I also spent some Microsoft Points, snagging namely Peggle and Street Fight II Hyper Fighting as of the moment. Still have 800 Points to go. I contemplated getting the recently remade Earthworm Jim HD, but after playing the trial version decided otherwise. As Jim, you can’t jump and shoot at the same time, nor can you jump up off of ropes, only down. These design choices have been there from the beginning, but I’ve been spoiled by much better platformers since then and can’t get past these kinds of hiccups.

Peggle is great fun, and I am now working my way through each challenge level; my favorite power-ups are the dragon’s bouncing fireball and the owl’s zen shot. A lot of the game relies on luck, but there’s also a serious amount of planning and preparation to put into each level.

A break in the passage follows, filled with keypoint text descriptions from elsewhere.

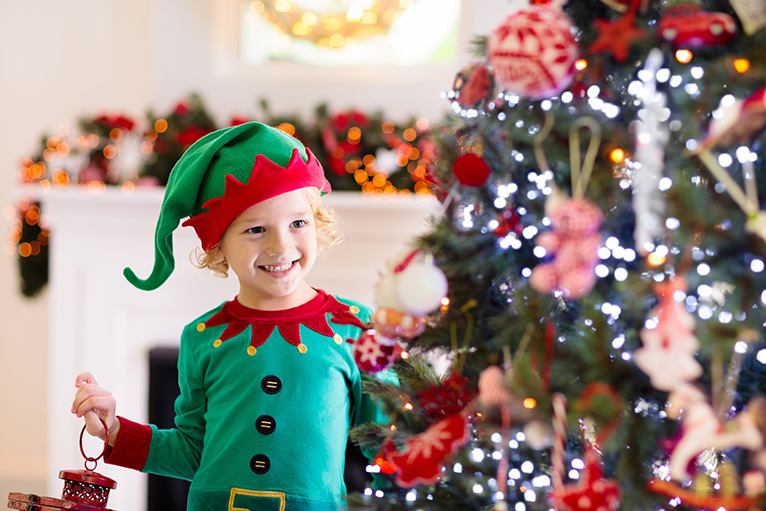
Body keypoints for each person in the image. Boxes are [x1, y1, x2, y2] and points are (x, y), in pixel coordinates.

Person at [71, 122, 393, 511]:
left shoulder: (358, 328)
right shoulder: (203, 337)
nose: (281, 245)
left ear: (317, 223)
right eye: (256, 229)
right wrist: (114, 431)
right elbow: (193, 452)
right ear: (218, 245)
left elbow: (391, 447)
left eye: (297, 223)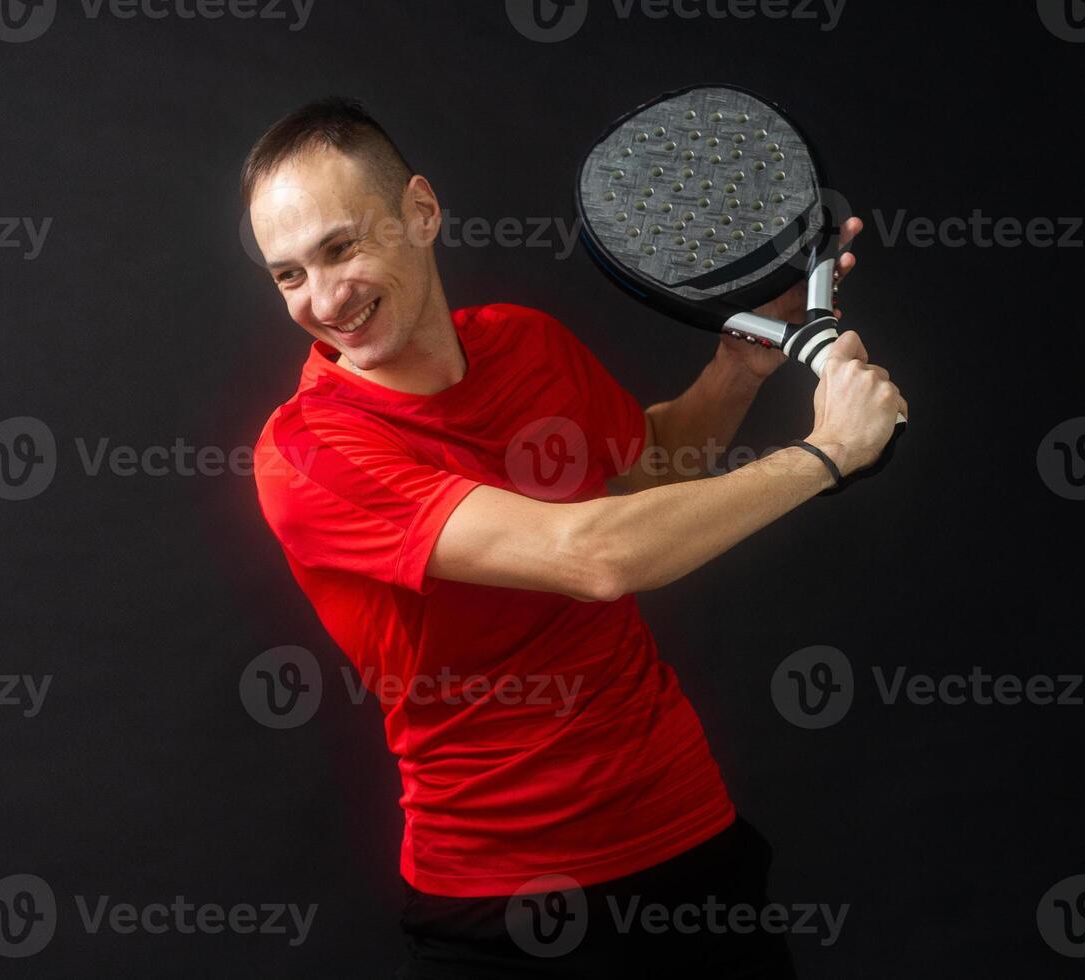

As per Street Fighter II HF, I don’t have any fighters on my Xbox 360 so I figured why not get one of the classics. Even on a difficulty of two stars out of seven, the game seriously mopped the floor with me. Guess I need more practice, but it’s fun nonetheless and really brings me back to those mall arcades. However, Dhalsim’s level is atrocious. The elephants in the background do not stop making noise the entire time. I had to put it on mute. Yoga flame!

After getting stuck on an Act II mission in The Saboteur last night, I said “feck it” and just ran around blowing stuff up. In other words, taking out some more white dots from the map. I also ended up unlocking two Achievements around the same time: the one for blowing up 50 vehicles and the one for stealth killing 50 Nazis. Guess those two were neck and neck for awhile. Hopefully I can get past this mission real soon. An online guide suggests doing it undercover, but the problem is I get caught too soon each and every time. Not sure what I’m doing wrong or if there’s another way around it all. Will keep plugging at it; unlike GTA IV, dying during a mission doesn’t make you start all the way back across the city. So there’s no reason not to keep trying.

Right. I’m visiting home-home for the weekend so I’ll probably just bring my DS to distract me. Picross 3D puzzles and more Pokemon HeartGold to sift through. Other than that, Tara and I will most likely play the LEGO Harry Potter: Years 1-4 demo together tonight, which I really think she’s going to love. We watched a dev diary video recently that showed off Mad-Eye Moody in LEGO form. He looks simply splendid. This world is so perfect for the LEGO build; I can’t stress that enough.

So yeah, that’s my week of escaping. It’s all I can do at the moment.